Question

ABCD is a trapezium in which AB || DC and AB = 2DC. If the
diagonals of the trapezium intersect each other at a point o, find the
ratio of the areas of triangle AOB and triangleCOD.​

Answer 1

Given that,

In trapezium ABCD, AB || DC and AB = 2DC.

To find,

The ratio of the areas of ∆ AOB and ∆ COD.

Solution,

In ∆ AOB and ∆ COD,

∠AOB = ∠COD [ vertically opposite angles]

∠OAB = ∠OCD [ Alternative interior angles]

Therefore, by AA similarity,

∆AOB ∽ ∆COD.

We know that,

the ratio of the areas of two similar triangles is equal to the ratio of the square of the corresponding sides.

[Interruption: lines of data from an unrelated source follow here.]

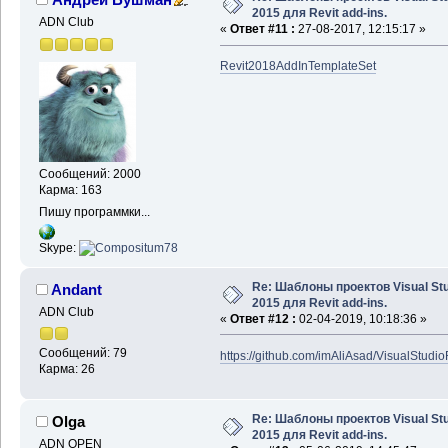
2015 для Revit add-ins.
ADN Club
«
Ответ #11 :
27-08-2017, 12:15:17 »
Revit2018AddInTemplateSet
Сообщений: 2000
Карма: 163
Пишу программки...
Skype:
Re: Шаблоны проектов Visual Stu
Andant
2015 для Revit add-ins.
ADN Club
«
Ответ #12 :
02-04-2019, 10:18:36 »
Сообщений: 79
https://github.com/imAliAsad/VisualStudi
Карма: 26
Re: Шаблоны проектов Visual Stu
Olga
2015 для Revit add-ins.
ADN OPEN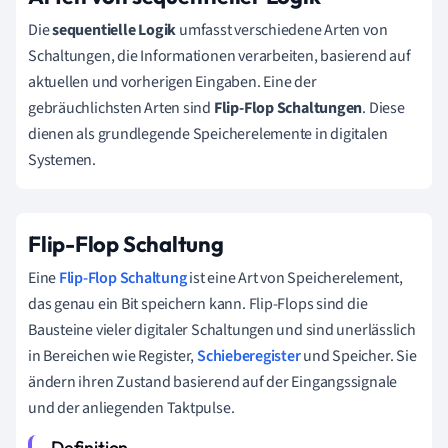
Die
sequentielle Logik
umfasst verschiedene Arten von
Schaltungen, die Informationen verarbeiten, basierend auf
aktuellen und vorherigen Eingaben. Eine der
gebräuchlichsten Arten sind
Flip-Flop Schaltungen
. Diese
dienen als grundlegende Speicherelemente in digitalen
Systemen.
Flip-Flop Schaltung
Eine
Flip-Flop Schaltung
ist eine Art von Speicherelement,
das genau ein Bit speichern kann. Flip-Flops sind die
Bausteine vieler digitaler Schaltungen und sind unerlässlich
in Bereichen wie Register,
Schieberegister
und Speicher. Sie
ändern ihren Zustand basierend auf der Eingangssignale
und der anliegenden Taktpulse.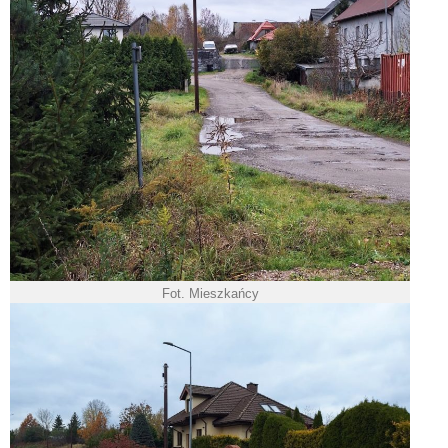
Fot. Mieszkańcy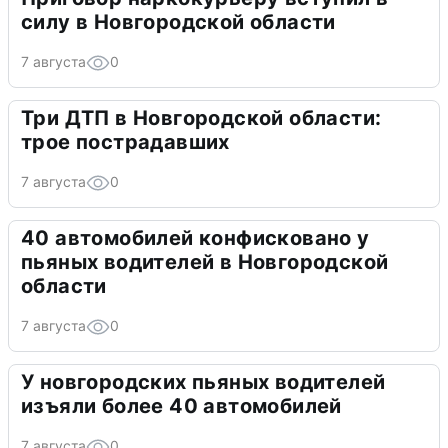
силу в Новгородской области
7 августа
0
Три ДТП в Новгородской области:
трое пострадавших
7 августа
0
40 автомобилей конфисковано у
пьяных водителей в Новгородской
области
7 августа
0
У новгородских пьяных водителей
изъяли более 40 автомобилей
7 августа
0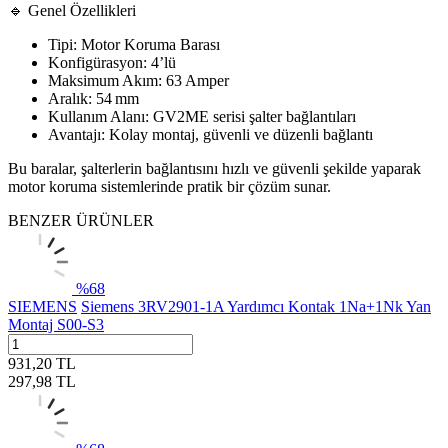
🔹 Genel Özellikleri
Tipi: Motor Koruma Barası
Konfigürasyon: 4’lü
Maksimum Akım: 63 Amper
Aralık: 54 mm
Kullanım Alanı: GV2ME serisi şalter bağlantıları
Avantajı: Kolay montaj, güvenli ve düzenli bağlantı
Bu baralar, şalterlerin bağlantısını hızlı ve güvenli şekilde yaparak
motor koruma sistemlerinde pratik bir çözüm sunar.
BENZER ÜRÜNLER
%
68
SIEMENS
Siemens 3RV2901-1A Yardımcı Kontak 1Na+1Nk Yan
Montaj S00-S3
931,20
TL
297,98
TL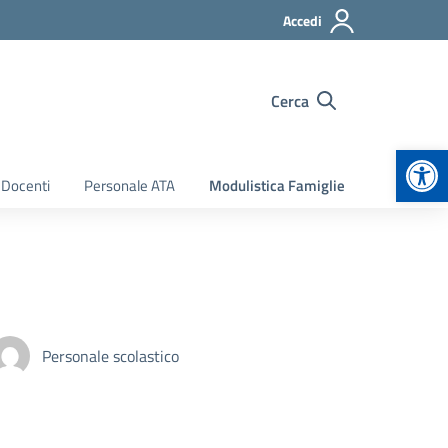
Accedi
Cerca
Apr
 Docenti
Personale ATA
Modulistica Famiglie
Personale scolastico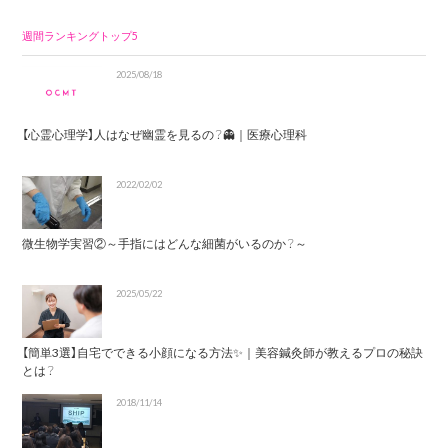
週間ランキングトップ5
2025/08/18
【心霊心理学】人はなぜ幽霊を見るの？👻｜医療心理科
2022/02/02
微生物学実習②～手指にはどんな細菌がいるのか？～
2025/05/22
【簡単3選】自宅でできる小顔になる方法✨｜美容鍼灸師が教えるプロの秘訣
とは？
2018/11/14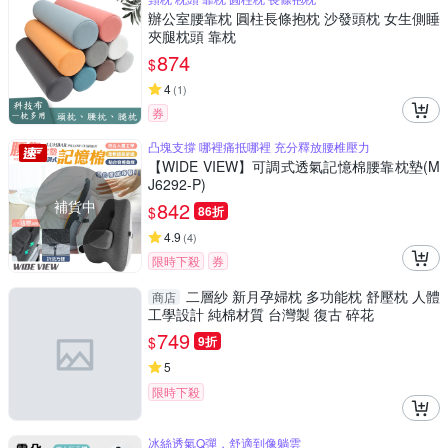
辦公室腰靠枕 圓柱長條抱枕 沙發頭枕 女生側睡
夾腿枕頭 靠枕
874
$
4
(
1
)
券
凸塊支撐 哪裡痛抵哪裡 充分釋放腰椎壓力
【WIDE VIEW】可調式透氣記憶棉腰靠枕墊(M
J6292-P)
補貨中
842
$
86折
4.9
(
4
)
限時下殺
券
二層紗 新月孕婦枕 多功能枕 舒壓枕 人體
商店
工學設計 純棉材質 台灣製 復古 碎花
749
$
9折
5
限時下殺
冰絲透氣Q彈，舒適到像躺雲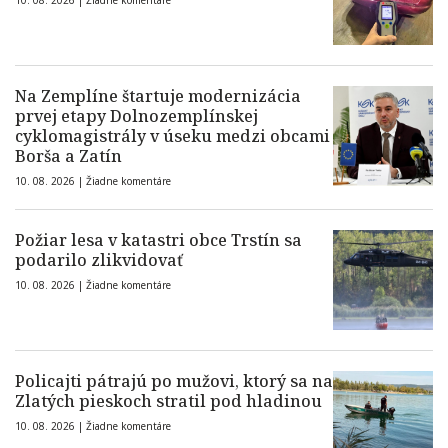
10. 08. 2026 |
Žiadne komentáre
Na Zemplíne štartuje modernizácia
prvej etapy Dolnozemplínskej
cyklomagistrály v úseku medzi obcami
Borša a Zatín
10. 08. 2026 |
Žiadne komentáre
Požiar lesa v katastri obce Trstín sa
podarilo zlikvidovať
10. 08. 2026 |
Žiadne komentáre
Policajti pátrajú po mužovi, ktorý sa na
Zlatých pieskoch stratil pod hladinou
10. 08. 2026 |
Žiadne komentáre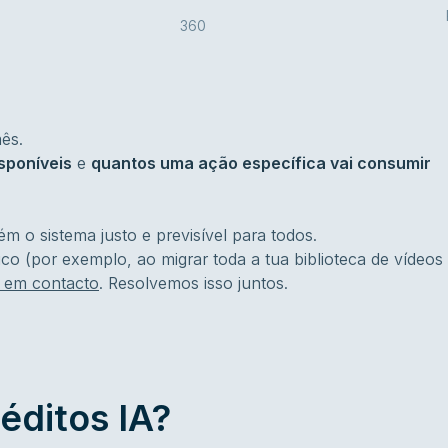
360
ês.
sponíveis
e
quantos uma ação específica vai consumir
m o sistema justo e previsível para todos.
co (por exemplo, ao migrar toda a tua biblioteca de vídeos
s em contacto
. Resolvemos isso juntos.
éditos IA?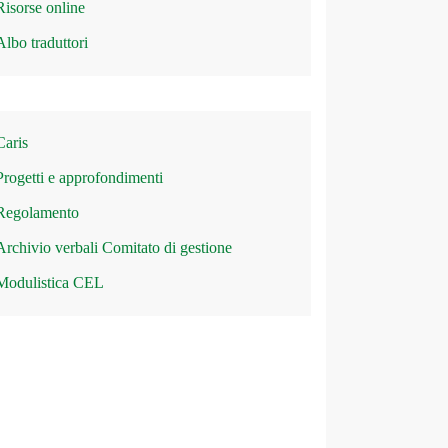
Risorse online
Albo traduttori
Caris
Progetti e approfondimenti
Regolamento
Archivio verbali Comitato di gestione
Modulistica CEL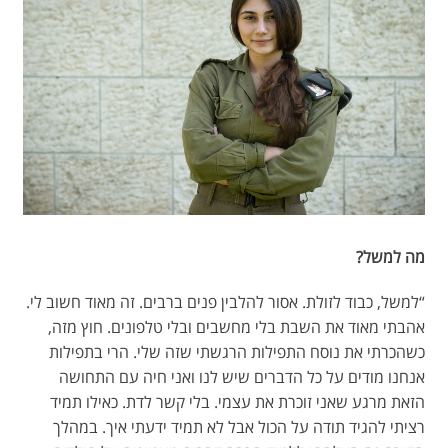
מה למשל?
“למשל, כבוד לזולת. אסור להלבין פנים ברבים. זה מאוד חשוב לי.
אהבתי מאוד את השבת בלי מחשבים ובלי טלפונים. חוץ מזה,
כשהכרתי את נוסח התפילות הרגשתי שזה שלי. הרי בתפילות
אנחנו מודים על כל הדברים שיש לנו ואני חיה עם התחושה
הזאת מרגע שאני זוכרת את עצמי. בלי קשר לדת. כאילו תמיד
רציתי להגיד תודה על הכול אבל לא תמיד ידעתי איך. במהלך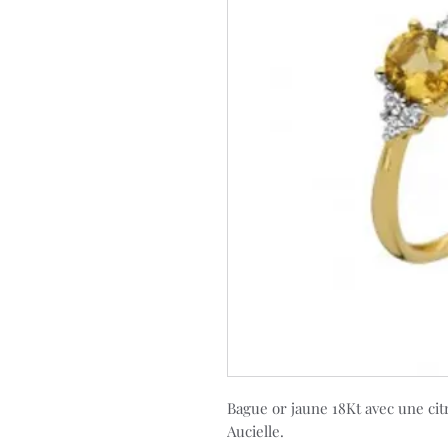
Bague or jaune 18Kt avec une cit
Aucielle.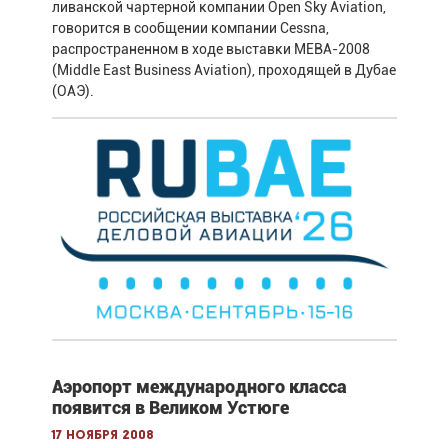
ливанской чартерной компании Open Sky Aviation,
говорится в сообщении компании Cessna,
распространенном в ходе выставки MEBA-2008
(Middle East Business Aviation), проходящей в Дубае
(ОАЭ).
Аэропорт международного класса
появится в Великом Устюге
17 ноября 2008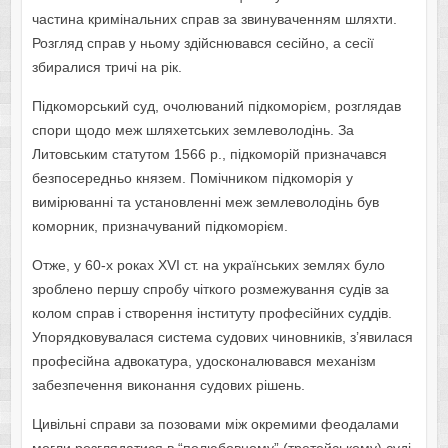
частина кримінальних справ за звинуваченням шляхти.
Розгляд справ у ньому здійснювався сесійно, а сесії
збиралися тричі на рік.
Підкоморський суд, очолюваний підкоморієм, розглядав
спори щодо меж шляхетських землеволодінь. За
Литовським статутом 1566 р., підкоморій призначався
безпосередньо князем. Помічником підкоморія у
вимірюванні та установленні меж землеволодінь був
коморник, призначуваний підкоморієм.
Отже, у 60-х роках XVI ст. на українських землях було
зроблено першу спробу чіткого розмежування судів за
колом справ і створення інституту професійних суддів.
Упорядковувалася система судових чиновників, з’явилася
професійна адвокатура, удосконалювався механізм
забезпечення виконання судових рішень.
Цивільні справи за позовами між окремими феодалами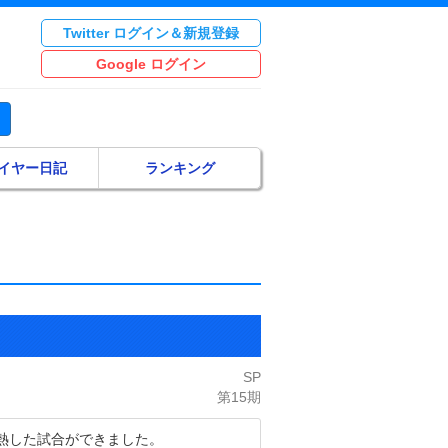
Twitter ログイン＆新規登録
Google ログイン
イヤー日記
ランキング
SP
第15期
熱した試合ができました。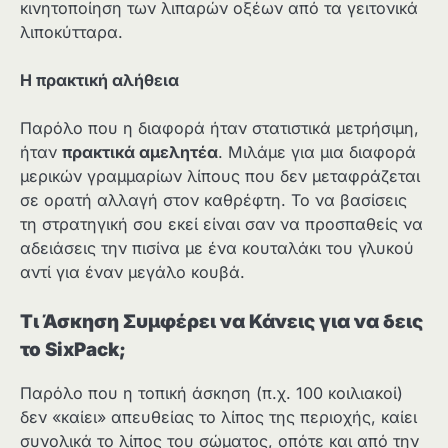
κινητοποίηση των λιπαρών οξέων από τα γειτονικά
λιποκύτταρα.
Η πρακτική αλήθεια
Παρόλο που η διαφορά ήταν στατιστικά μετρήσιμη,
ήταν
πρακτικά αμελητέα
. Μιλάμε για μια διαφορά
μερικών γραμμαρίων λίπους που δεν μεταφράζεται
σε ορατή αλλαγή στον καθρέφτη. Το να βασίσεις
τη στρατηγική σου εκεί είναι σαν να προσπαθείς να
αδειάσεις την πισίνα με ένα κουταλάκι του γλυκού
αντί για έναν μεγάλο κουβά.
Τι Άσκηση Συμφέρει να Κάνεις για να δεις
το SixPack;
Παρόλο που η τοπική άσκηση (π.χ. 100 κοιλιακοί)
δεν «καίει» απευθείας το λίπος της περιοχής, καίει
συνολικά το λίπος του σώματος, οπότε και από την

$\sf\dfrac{ar(\triangle \: AOB)}{ar(\triangle \: COD)} = \dfrac{AB^2}{DC^2}$

we know that, AB = 2DC, so,

$\sf\dfrac{ar(\triangle \: AOB)}{ar(\triangle \: COD)} = \dfrac{(2 \times DC)^2}{DC^2}$

$\sf\dfrac{ar(\triangle \: AOB)}{ar(\triangle \: COD)} = \dfrac{4 \times DC^2}{DC^2}$

$\sf\dfrac{ar(\triangle \: AOB)}{ar(\triangle \: COD)} = \dfrac{4}{1}$

Thus, ar(∆AOB) : ar(∆COD) = 4:1